"Wow, you did good..." Words you do not want to hear from your orthopedic doctor as he comes into the examining room after looking at your MRI. Especially not when he is shaking his head and smiling. If I am going to do something, I guess I just do it all the way. Including injuries. Three weeks ago, I woke up late because I was exhausted and did not set my alarm properly the night before. As I was walking downstairs, carrying my dog in her crate (as I always used to do), I was thinking about a million things and I fell down the stairs. I'm not sure how it happened, but I destroyed my meniscus on both sides of my knee beyond repair and cracked my bone.
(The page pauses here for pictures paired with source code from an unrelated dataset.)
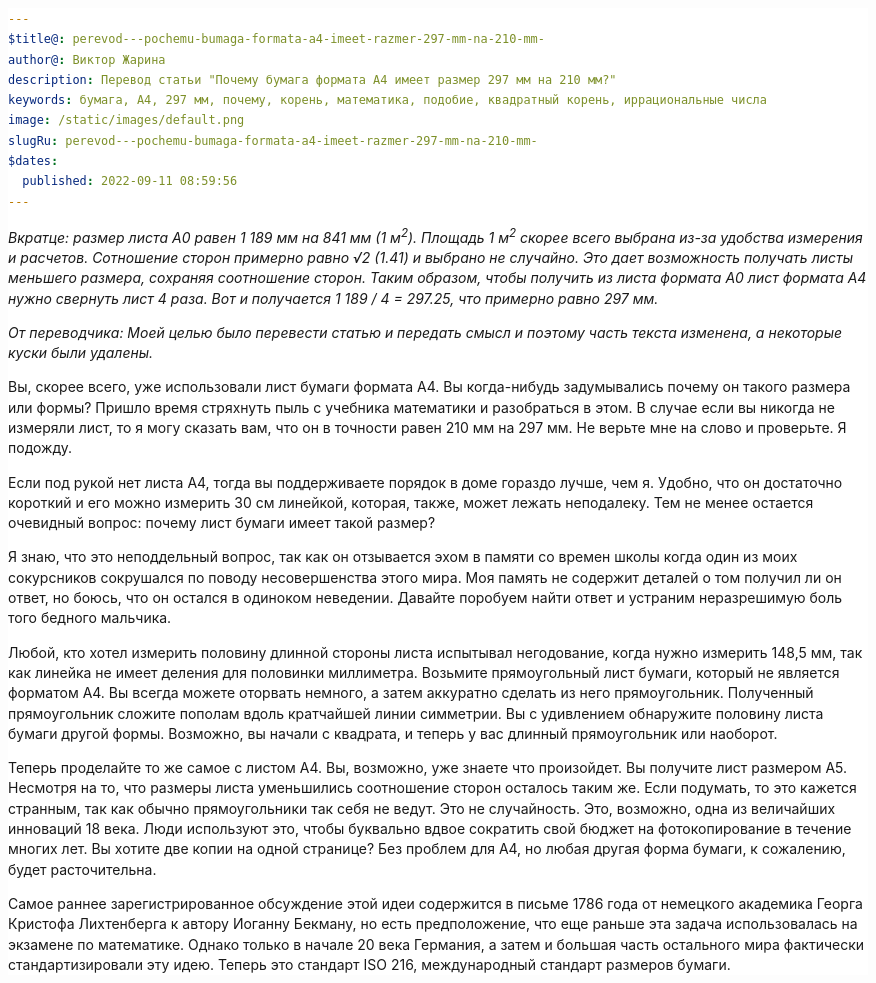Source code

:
 ```yaml
---
$title@: perevod---pochemu-bumaga-formata-a4-imeet-razmer-297-mm-na-210-mm-
author@: Виктор Жарина
description: Перевод статьи "Почему бумага формата А4 имеет размер 297 мм на 210 мм?"
keywords: бумага, А4, 297 мм, почему, корень, математика, подобие, квадратный корень, иррациональные числа
image: /static/images/default.png
slugRu: perevod---pochemu-bumaga-formata-a4-imeet-razmer-297-mm-na-210-mm-
$dates:
  published: 2022-09-11 08:59:56
---
```



_Вкратце: размер листа А0 равен 1 189 мм на 841 мм (1 м<sup>2</sup>). Площадь 1 м<sup>2</sup> скорее всего выбрана из-за удобства измерения и расчетов. Сотношение сторон примерно равно &#8730;2 (1.41) и выбрано не случайно. Это дает возможность получать листы меньшего размера, сохраняя соотношение сторон. Таким образом, чтобы получить из листа формата А0 лист формата А4 нужно свернуть лист 4 раза. Вот и получается 1 189 / 4 = 297.25, что примерно равно 297 мм._

_От переводчика: Моей целью было перевести статью и передать смысл и поэтому часть текста изменена, а некоторые куски были удалены._

Вы, скорее всего, уже использовали лист бумаги формата А4. Вы когда-нибудь задумывались почему он такого размера или формы? Пришло время стряхнуть пыль с учебника математики и разобраться в этом. В случае если вы никогда не измеряли лист, то я могу сказать вам, что он в точности равен 210 мм на 297 мм. Не верьте мне на слово и проверьте. Я подожду.

Если под рукой нет листа А4, тогда вы поддерживаете порядок в доме гораздо лучше, чем я. Удобно, что он достаточно короткий и его можно измерить 30 см линейкой, которая, также, может лежать неподалеку. Тем не менее остается очевидный вопрос: почему лист бумаги имеет такой размер?

Я знаю, что это неподдельный вопрос, так как он отзывается эхом в памяти со времен школы когда один из моих сокурсников сокрушался по поводу несовершенства этого мира. Моя память не содержит деталей о том получил ли он ответ, но боюсь, что он остался в одиноком неведении. Давайте поробуем найти ответ и устраним неразрешимую боль того бедного мальчика.

Любой, кто хотел измерить половину длинной стороны листа испытывал негодование, когда нужно измерить 148,5 мм, так как линейка не имеет деления для половинки миллиметра. Возьмите прямоугольный лист бумаги, который не является форматом А4. Вы всегда можете оторвать немного, а затем аккуратно сделать из него прямоугольник. Полученный прямоугольник сложите пополам вдоль кратчайшей линии симметрии. Вы с удивлением обнаружите половину листа бумаги другой формы. Возможно, вы начали с квадрата, и теперь у вас длинный прямоугольник или наоборот.

Теперь проделайте то же самое с листом А4. Вы, возможно, уже знаете что произойдет. Вы получите лист размером А5. Несмотря на то, что размеры листа уменьшились соотношение сторон осталось таким же. Если подумать, то это кажется странным, так как обычно прямоугольники так себя не ведут. Это не случайность. Это, возможно, одна из величайших инноваций 18 века. Люди используют это, чтобы буквально вдвое сократить свой бюджет на фотокопирование в течение многих лет. Вы хотите две копии на одной странице? Без проблем для А4, но любая другая форма бумаги, к сожалению, будет расточительна.

Самое раннее зарегистрированное обсуждение этой идеи содержится в письме 1786 года от немецкого академика Георга Кристофа Лихтенберга к автору Иоганну Бекману, но есть предположение, что еще раньше эта задача использовалась на экзамене по математике. Однако только в начале 20 века Германия, а затем и большая часть остального мира фактически стандартизировали эту идею. Теперь это стандарт ISO 216, международный стандарт размеров бумаги.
On Friday, two weeks after the accident, I had surgery.
I feel like I have lost an entire month of my life. October feels like a blur because for a large part of it, I have been having to take it easy. I'm writing this from my bed, with my knee propped up, hooked to my ice machine.
I'm learning that it is not so bad to be the slow one in the store, the neighborhood or around the church. I get the chance to speak to more people and more people speak to me because I don't look like I'm in such a hurry.
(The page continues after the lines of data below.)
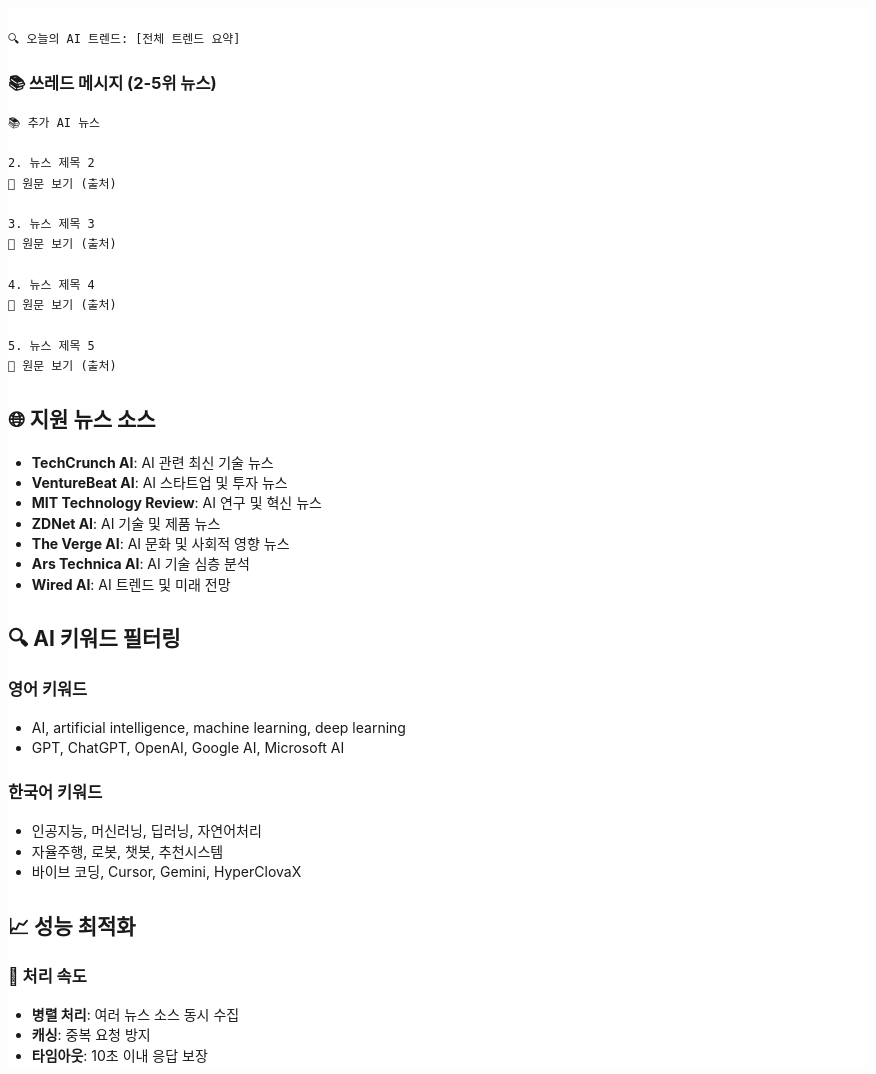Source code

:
 ```

🔍 오늘의 AI 트렌드: [전체 트렌드 요약]
```

### 📚 쓰레드 메시지 (2-5위 뉴스)
```
📚 추가 AI 뉴스

2. 뉴스 제목 2
🔗 원문 보기 (출처)

3. 뉴스 제목 3
🔗 원문 보기 (출처)

4. 뉴스 제목 4
🔗 원문 보기 (출처)

5. 뉴스 제목 5
🔗 원문 보기 (출처)
```

## 🌐 지원 뉴스 소스

- **TechCrunch AI**: AI 관련 최신 기술 뉴스
- **VentureBeat AI**: AI 스타트업 및 투자 뉴스
- **MIT Technology Review**: AI 연구 및 혁신 뉴스
- **ZDNet AI**: AI 기술 및 제품 뉴스
- **The Verge AI**: AI 문화 및 사회적 영향 뉴스
- **Ars Technica AI**: AI 기술 심층 분석
- **Wired AI**: AI 트렌드 및 미래 전망

## 🔍 AI 키워드 필터링

### 영어 키워드
- AI, artificial intelligence, machine learning, deep learning
- GPT, ChatGPT, OpenAI, Google AI, Microsoft AI

### 한국어 키워드
- 인공지능, 머신러닝, 딥러닝, 자연어처리
- 자율주행, 로봇, 챗봇, 추천시스템
- 바이브 코딩, Cursor, Gemini, HyperClovaX

## 📈 성능 최적화

### 🚀 처리 속도
- **병렬 처리**: 여러 뉴스 소스 동시 수집
- **캐싱**: 중복 요청 방지
- **타임아웃**: 10초 이내 응답 보장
I'm learning to let people help. My parents have had to stay with me for much of the last month to help me. Everywhere I go, I need help because I just cannot do it all. I have been pleasantly surprised by humanity, with the rare exception, as I've had people open doors for me or offer extra help and concern. I need to allow others to take care of me...at least occasionally.
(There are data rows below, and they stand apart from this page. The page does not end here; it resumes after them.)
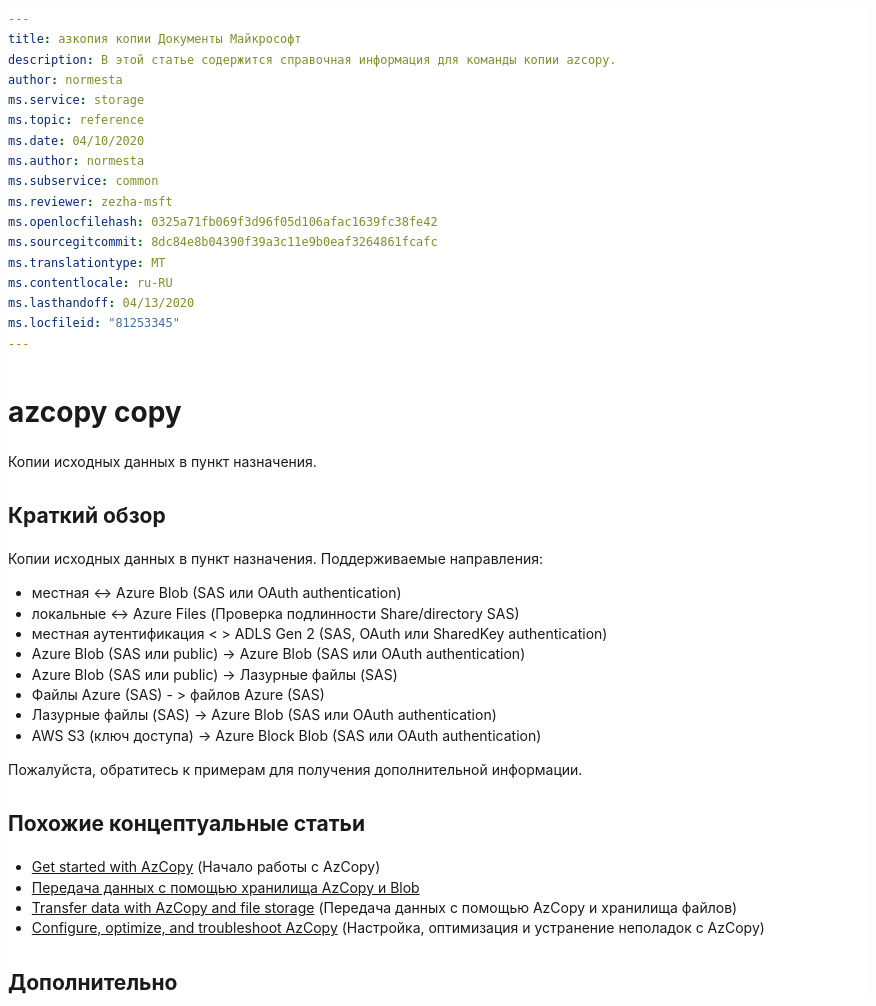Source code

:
 ```yaml
---
title: азкопия копии Документы Майкрософт
description: В этой статье содержится справочная информация для команды копии azcopy.
author: normesta
ms.service: storage
ms.topic: reference
ms.date: 04/10/2020
ms.author: normesta
ms.subservice: common
ms.reviewer: zezha-msft
ms.openlocfilehash: 0325a71fb069f3d96f05d106afac1639fc38fe42
ms.sourcegitcommit: 8dc84e8b04390f39a3c11e9b0eaf3264861fcafc
ms.translationtype: MT
ms.contentlocale: ru-RU
ms.lasthandoff: 04/13/2020
ms.locfileid: "81253345"
---
```

# <a name="azcopy-copy"></a>azcopy copy

Копии исходных данных в пункт назначения.

## <a name="synopsis"></a>Краткий обзор

Копии исходных данных в пункт назначения. Поддерживаемые направления:

  - местная <-> Azure Blob (SAS или OAuth authentication)
  - локальные <-> Azure Files (Проверка подлинности Share/directory SAS)
  - местная аутентификация < > ADLS Gen 2 (SAS, OAuth или SharedKey authentication)
  - Azure Blob (SAS или public) -> Azure Blob (SAS или OAuth authentication)
  - Azure Blob (SAS или public) -> Лазурные файлы (SAS)
  - Файлы Azure (SAS) - > файлов Azure (SAS)
  - Лазурные файлы (SAS) -> Azure Blob (SAS или OAuth authentication)
  - AWS S3 (ключ доступа) -> Azure Block Blob (SAS или OAuth authentication)

Пожалуйста, обратитесь к примерам для получения дополнительной информации.

## <a name="related-conceptual-articles"></a>Похожие концептуальные статьи

- [Get started with AzCopy](storage-use-azcopy-v10.md) (Начало работы с AzCopy)
- [Передача данных с помощью хранилища AzCopy и Blob](storage-use-azcopy-blobs.md)
- [Transfer data with AzCopy and file storage](storage-use-azcopy-files.md) (Передача данных с помощью AzCopy и хранилища файлов)
- [Configure, optimize, and troubleshoot AzCopy](storage-use-azcopy-configure.md) (Настройка, оптимизация и устранение неполадок с AzCopy)

## <a name="advanced"></a>Дополнительно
Vulnerability is not easy for leaders. The truth is that some we lead will never be able to fully connect with us until we allow them to help us. We must wear our confidence and our competence in a manner that allows our humanity to show. We cannot be authentic leaders without our humanity.
So...take some time to slow down. Let someone else go first. Slow your pace. Allow someone to care for you. You never know how much it may mean to both of you.